Begin at the line containing "(226, 41) none" in the entries below and end at the line containing "(713, 174) none -> (330, 390) //"; transcribe that range exactly and nothing outside it.

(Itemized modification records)
------------------------------------------------

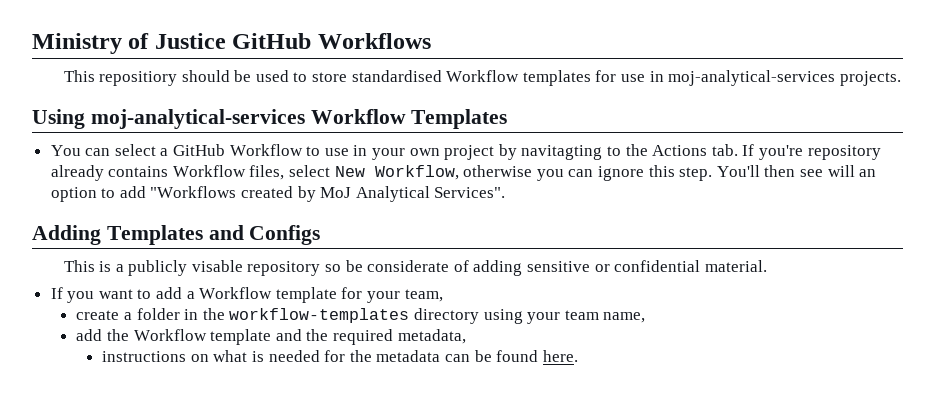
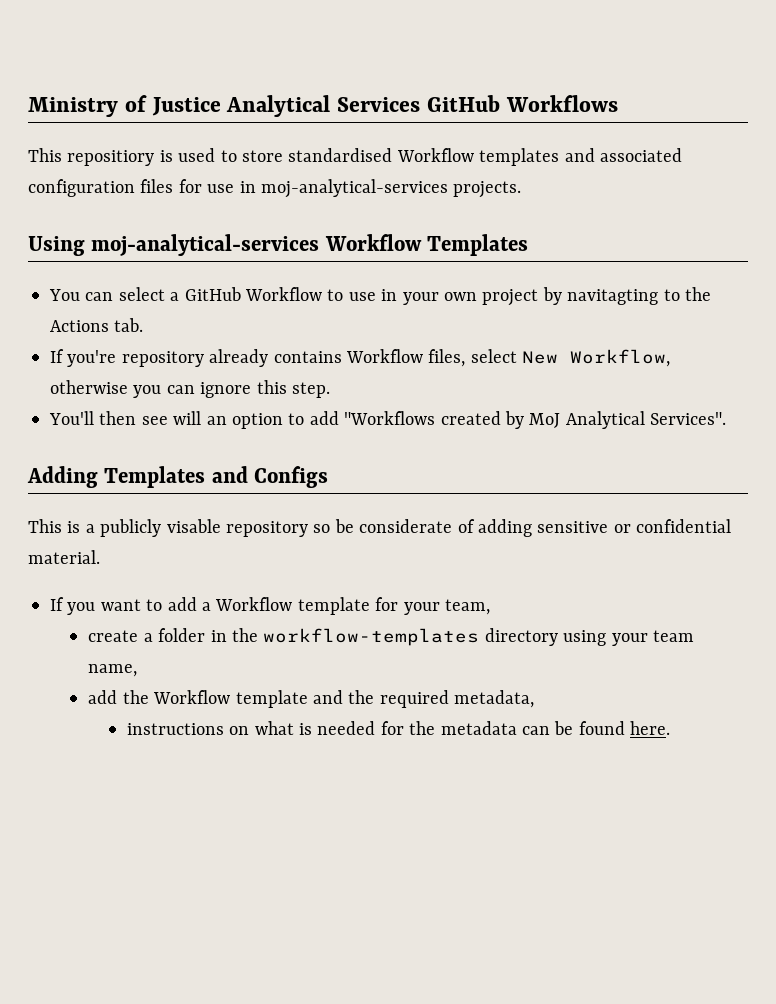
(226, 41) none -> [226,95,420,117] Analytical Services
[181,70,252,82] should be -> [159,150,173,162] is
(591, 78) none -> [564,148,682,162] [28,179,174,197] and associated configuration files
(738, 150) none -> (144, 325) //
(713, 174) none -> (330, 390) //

------------------------------------------------

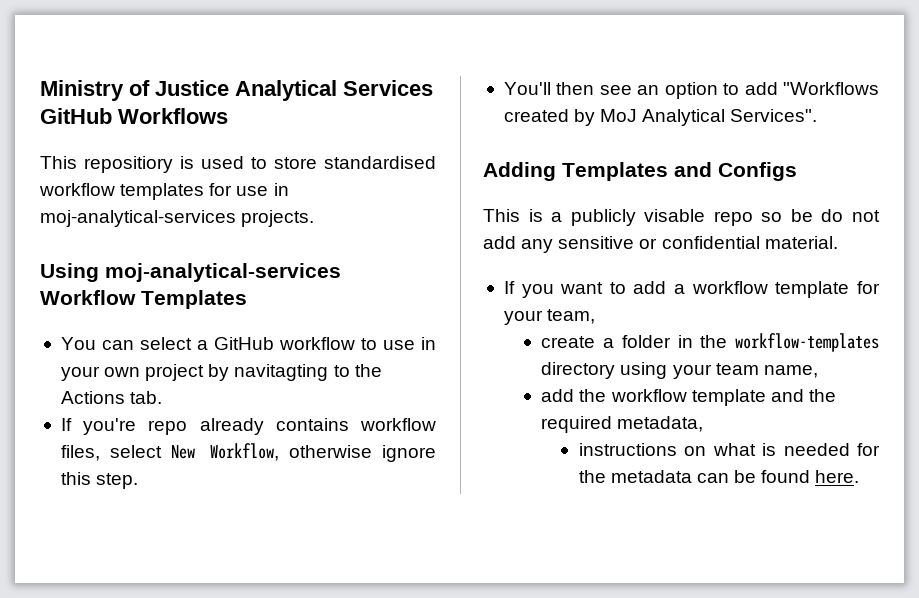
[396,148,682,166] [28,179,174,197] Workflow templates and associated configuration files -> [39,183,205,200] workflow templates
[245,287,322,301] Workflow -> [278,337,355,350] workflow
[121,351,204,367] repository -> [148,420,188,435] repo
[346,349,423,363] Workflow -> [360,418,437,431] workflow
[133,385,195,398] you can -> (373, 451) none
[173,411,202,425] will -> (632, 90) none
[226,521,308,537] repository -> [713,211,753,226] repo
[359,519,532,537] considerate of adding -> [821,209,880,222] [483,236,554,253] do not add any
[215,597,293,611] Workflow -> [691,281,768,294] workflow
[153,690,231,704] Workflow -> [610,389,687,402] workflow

------------------------------------------------

* [WRITTEN RESPONSE]:
(226, 41) none -> [226,95,420,117] Analytical Services
[181,70,252,82] should be -> [159,150,173,162] is
(591, 78) none -> [564,148,682,162] [28,179,174,197] and associated configuration files
(738, 150) none -> (144, 325) //
(713, 174) none -> (330, 390) //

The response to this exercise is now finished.